I took the orange veils of the peripatetos’ servant from the bag and wrapped myself in them, they offered zero protection from attack and in the absence of a master meant little to others but at least they hid the fact that I wasn’t one of the most human looking inhabitants of the region. They soaked up the rain almost immediately and clung to my body making walking and breathing difficult but I rapidly saw in a flash of lighting the twin needles of Gimbre at the feet of which one of the grand gates of the Hidden City was situated. Unbalanced by wind gusts and stumbling over rocks, the veils catching in thornbush I crawled my way up mostly on all four only to find the little pass between the twin peaks a desolate barren rock space devoid of any clear entrance. Well, the catch was in the name, Hidden City wasn’t going to have neon signs and population count advertising boards pointing the way. The wind up there had much stronger gusts probably funneled between the two identical mountains and it howled like demented banshees and stopped abruptly allowing the sound of the rain and trickling water to fill the sudden silence. I spotted an overhang and took shelter there looking around myself when the sky opened with what I can best describe as a flower of lightning crackling loudly and echoing all around. Its light bleached white the rock face opposite me and showed smooth rock face and undisturbed stone boulders. Shit, if Caspilor needed the Stone Dancers to get to it maybe it was going to be harder finding an entrance than what I had foolishly anticipated. Had I given in my imperialistic colonizer north american culture and assumed I would be cleverer than people who had hidden their city here thousands of years ago? Yeah, I guess. Sensing something close to despair getting to me I stood up and in the silence between the rage of the wind and the breaking of the sky I shouted to the Gimbre pass:

“I came for Krisaor, I have a message from his son!”

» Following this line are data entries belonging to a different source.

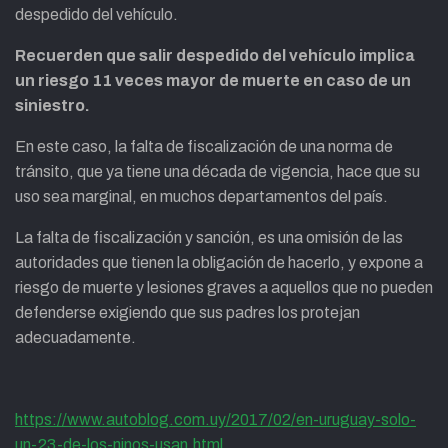
despedido del vehículo.
Recuerden que salir despedido del vehículo implica
un riesgo 11 veces mayor de muerte en caso de un
siniestro.
En este caso, la falta de fiscalización de una norma de
tránsito, que ya tiene una década de vigencia, hace que su
uso sea marginal, en muchos departamentos del país.
La falta de fiscalización y sanción, es una omisión de las
autoridades que tienen la obligación de hacerlo, y expone a
riesgo de muerte y lesiones graves a aquellos que no pueden
defenderse exigiendo que sus padres los protejan
adecuadamente.
https://www.autoblog.com.uy/2017/02/en-uruguay-solo-
un-23-de-los-ninos-usan.html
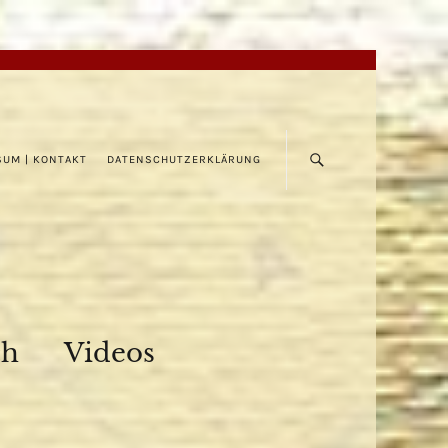
SUM | KONTAKT
DATENSCHUTZERKLÄRUNG
ch
Videos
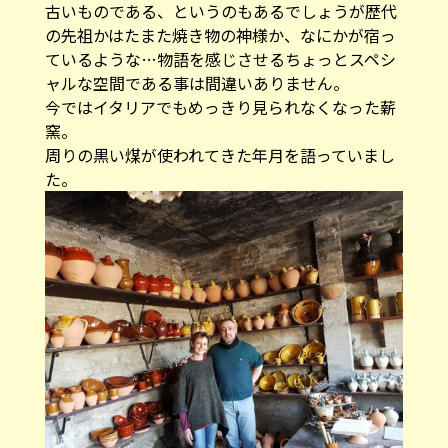
古いものである、というのもあるでしょうが歴代
の先祖かはたまた焼き物の神様か、なにかが宿っ
ているような…物語を感じさせるちょっとスペシ
ャルな空間である事は間違いありません。
今ではイタリアでもめっきり見られなくなった薪
窯。
周りの黒い煤が使われてきた年月を語っていまし
た。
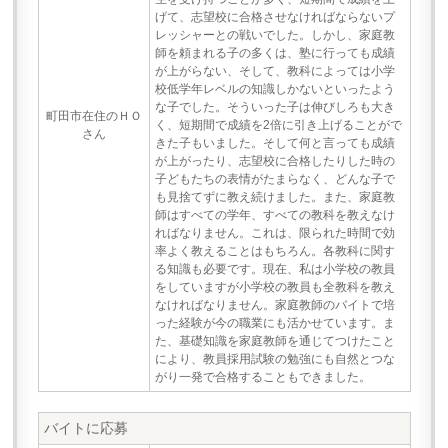
げて、志望校に合格させなければならないプ
レッシャーとの戦いでした。しかし、家庭教
師を頼まれる子の多くは、塾に行っても成績
が上がらない、そして、教科によっては小学
校低学年レベルの知識しかないといったよう
な子でした。そういった子は伸びしろも大き
町田市在住のＨＯ
く、短期間で成績を2倍に引き上げることがで
さん
きた子もいました。そして何と言っても成績
が上がったり、志望校に合格したりした時の
子どもたちの表情がたまらなく、どんな子で
も見捨てずに教え続けました。また、家庭教
師はすべての学年、すべての教科を教えなけ
ればなりません。これは、限られた時間で効
率よく教えることはもちろん。各教科に関す
る知識も必要です。現在、私は小学校の教員
をしていますが小学校の教員も全教科を教え
なければなりません。家庭教師のバイトで培
った経験が今の職業にも活かせています。ま
た、基礎知識を家庭教師を通じてつけたこと
により、教員採用試験の勉強にも自然とつな
がり一発で合格することもできました。
バイトに応募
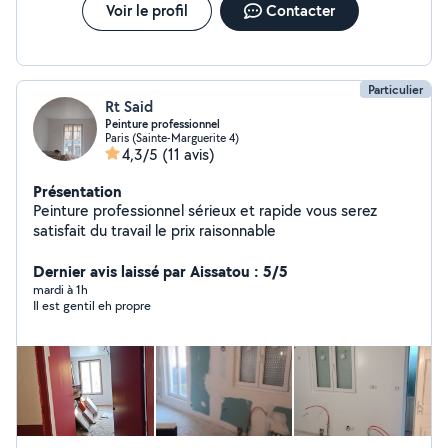
Voir le profil
Contacter
Particulier
Rt Said
Peinture professionnel
Paris (Sainte-Marguerite 4)
4,3/5
(11 avis)
Présentation
Peinture professionnel sérieux et rapide vous serez
satisfait du travail le prix raisonnable
Dernier avis laissé par Aissatou : 5/5
mardi à 1h
Il est gentil eh propre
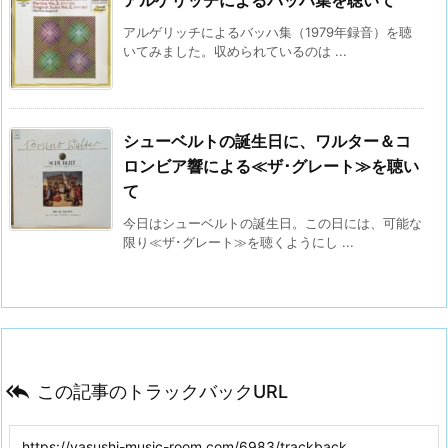
アルゲリッチによるバッハ集（1979年録音）を聴
いてみました。収められているのは ...
シューベルトの誕生日に、ワルター＆コ
ロンビア響による≪ザ･グレート≫を聴い
て
今日はシューベルトの誕生日。この日には、可能な
限り≪ザ･グレート≫を聴くようにし ...

この記事のトラックバックURL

I fucking jumped out of my skin when a voice almost at my ear replied.

“Then let me take you to him.”

One of the boulders behind me was one of the Chthonians and he’d stood up two heads above me and spoke with a voice like a bottomless pit. He began walking out of the protection of the overhang into the renewed rain and I made to follow as fast as I could but he was impossibly quick. The entrance he took me to was no more than a crack in the rock face, a fissure in a wall and the bulking creature slithered through it like he changed shape or became liquid. I followed panting and scratching my knees to a small empty cavern. He was gone.

“Well at least I am sheltered from the rain and the wind down here.” I bitterly mumbled to myself. I was starting to think I would have to set the beacon right in this spot and go home to explain what I had done but at least we would have a Bleed here.

“Ladon sends you without your master, servant?”

Krisaor had materialized out of the walls of the cave inches from my veiled face, making me jump for the second time tonight. His presence filled the cramped space to capacity and I felt like there was not enough space left for me.

“You are in the gaol of the Unseen, in the belly of mountains that will endure for eons pray you speak truth or your corpse will remain part of the mountains until they are no more.”

I swallowed hard, hoping not to be betrayed by my own voice.

“Is this place safe, can I speak freely?”

“I grant safety of words and confidentiality. Use them wisely.”

“I took the veils off my face, noticing how Krisaor almost averted his eyes. The recognition was instantaneous, what I had not expected was the hug.